All you have to do to enjoy this versatile food is give them a quick rinse. Kelp is a naturally low-calorie noodle that comes nearly ready to eat. Like other types of pasta, kelp has a somewhat neutral taste, so they will take on whatever seasonings and sauces you mix with them. Rather than traditional spaghetti, you can serve them with broth, chopped veggies, and a veggie or chicken stir-fry. Another hidden secret about kelp pasta is that a four-ounce serving yields almost 15 percent of the recommended daily intake of calcium.

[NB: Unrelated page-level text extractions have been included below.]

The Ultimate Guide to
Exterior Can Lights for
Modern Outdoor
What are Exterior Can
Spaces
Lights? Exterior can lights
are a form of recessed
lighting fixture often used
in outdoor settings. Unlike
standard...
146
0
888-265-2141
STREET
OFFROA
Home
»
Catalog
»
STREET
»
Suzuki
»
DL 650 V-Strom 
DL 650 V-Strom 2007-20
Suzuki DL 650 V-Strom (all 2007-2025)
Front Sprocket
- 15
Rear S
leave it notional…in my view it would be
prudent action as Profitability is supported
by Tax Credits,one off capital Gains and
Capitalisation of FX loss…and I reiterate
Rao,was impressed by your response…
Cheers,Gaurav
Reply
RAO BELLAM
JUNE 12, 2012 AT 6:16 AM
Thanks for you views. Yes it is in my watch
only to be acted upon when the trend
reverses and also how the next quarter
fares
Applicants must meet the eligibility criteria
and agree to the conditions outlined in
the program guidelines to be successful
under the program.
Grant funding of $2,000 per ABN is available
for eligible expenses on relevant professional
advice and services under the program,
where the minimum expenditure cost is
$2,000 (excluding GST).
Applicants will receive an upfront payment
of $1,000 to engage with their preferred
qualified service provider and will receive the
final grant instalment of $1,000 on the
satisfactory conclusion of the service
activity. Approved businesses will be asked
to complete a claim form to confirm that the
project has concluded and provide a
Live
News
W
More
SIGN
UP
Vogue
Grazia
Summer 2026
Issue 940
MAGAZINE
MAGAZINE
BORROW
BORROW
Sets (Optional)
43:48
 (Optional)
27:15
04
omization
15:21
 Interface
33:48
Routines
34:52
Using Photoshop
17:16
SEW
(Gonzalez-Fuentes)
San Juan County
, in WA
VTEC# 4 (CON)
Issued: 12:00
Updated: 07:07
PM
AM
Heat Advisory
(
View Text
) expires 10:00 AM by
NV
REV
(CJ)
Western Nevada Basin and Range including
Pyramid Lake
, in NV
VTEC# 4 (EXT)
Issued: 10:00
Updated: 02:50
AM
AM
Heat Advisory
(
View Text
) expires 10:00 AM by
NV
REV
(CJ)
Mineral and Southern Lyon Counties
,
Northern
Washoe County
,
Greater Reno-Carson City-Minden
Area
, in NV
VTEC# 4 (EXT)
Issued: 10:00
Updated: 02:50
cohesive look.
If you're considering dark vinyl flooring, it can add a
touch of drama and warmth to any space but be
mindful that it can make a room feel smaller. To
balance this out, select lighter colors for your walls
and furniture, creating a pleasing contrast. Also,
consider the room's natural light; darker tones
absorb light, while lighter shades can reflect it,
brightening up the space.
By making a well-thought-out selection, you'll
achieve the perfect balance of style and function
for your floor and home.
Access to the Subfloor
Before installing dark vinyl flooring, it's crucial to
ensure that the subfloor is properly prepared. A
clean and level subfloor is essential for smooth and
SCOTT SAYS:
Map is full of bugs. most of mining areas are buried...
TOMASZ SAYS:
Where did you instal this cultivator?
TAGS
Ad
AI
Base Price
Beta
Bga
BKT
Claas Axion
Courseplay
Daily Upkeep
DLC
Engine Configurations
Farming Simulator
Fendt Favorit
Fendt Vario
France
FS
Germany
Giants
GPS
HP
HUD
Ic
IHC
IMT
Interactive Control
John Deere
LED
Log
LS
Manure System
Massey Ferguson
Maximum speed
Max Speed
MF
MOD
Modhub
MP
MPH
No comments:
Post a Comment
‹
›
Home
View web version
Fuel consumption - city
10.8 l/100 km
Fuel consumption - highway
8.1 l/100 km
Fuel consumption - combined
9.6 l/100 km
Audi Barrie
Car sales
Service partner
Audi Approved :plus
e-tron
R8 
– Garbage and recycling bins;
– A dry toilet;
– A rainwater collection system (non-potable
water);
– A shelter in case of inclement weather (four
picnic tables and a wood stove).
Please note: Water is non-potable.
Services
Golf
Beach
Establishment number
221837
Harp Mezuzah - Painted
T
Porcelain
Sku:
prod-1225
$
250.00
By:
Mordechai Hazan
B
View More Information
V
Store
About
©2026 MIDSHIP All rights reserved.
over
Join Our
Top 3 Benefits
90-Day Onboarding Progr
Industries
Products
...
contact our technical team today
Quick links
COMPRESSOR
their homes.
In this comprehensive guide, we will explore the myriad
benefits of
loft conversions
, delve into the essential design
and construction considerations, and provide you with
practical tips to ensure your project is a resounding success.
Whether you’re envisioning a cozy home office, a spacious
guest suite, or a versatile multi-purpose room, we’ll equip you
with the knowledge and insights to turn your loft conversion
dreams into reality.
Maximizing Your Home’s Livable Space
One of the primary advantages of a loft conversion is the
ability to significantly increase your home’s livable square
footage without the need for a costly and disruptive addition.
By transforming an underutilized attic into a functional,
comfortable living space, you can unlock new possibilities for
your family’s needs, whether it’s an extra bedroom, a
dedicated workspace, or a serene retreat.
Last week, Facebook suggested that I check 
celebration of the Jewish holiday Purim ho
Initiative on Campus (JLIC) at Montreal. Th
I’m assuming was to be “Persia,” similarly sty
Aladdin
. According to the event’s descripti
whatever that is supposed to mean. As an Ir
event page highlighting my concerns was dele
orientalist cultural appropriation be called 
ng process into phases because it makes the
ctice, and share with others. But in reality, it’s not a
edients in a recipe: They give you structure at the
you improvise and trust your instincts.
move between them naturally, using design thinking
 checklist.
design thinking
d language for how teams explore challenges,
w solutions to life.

That is nearly as much as a cup of cow’s milk, which is not what you expect to find in a bowl of noodles.



Brown Rice Pasta

Rice is another food that is commonly substituted in place of high calorie and carb meals from potatoes to pasta. However, if you are aiming for weight loss, you should opt for brown rice. After all, white rice, like white bread, contains few nutrients compared to the wheat alternatives. Brown rice pasta is not only free of gluten, but it does not include fermentable oligosaccharides, disaccharides, monosaccharides, and polyols (FODMAPs) either, which are molecules that are otherwise hard to absorb for people with irritable bowel syndrome.



Red Lentil Pasta

Lentils and beans are very similar. Beans, lentils, and peas all belong to the legumes category as they are seeds that grow in pods. However, they look slightly different from shape, color, size, and form. You can use organic red lentils to make gluten-free pasta. The rose-colored noodle is much healthier if you are on a weight loss diet because it is an excellent source of folate and thiamine, which transforms carbohydrates into fuel for energy.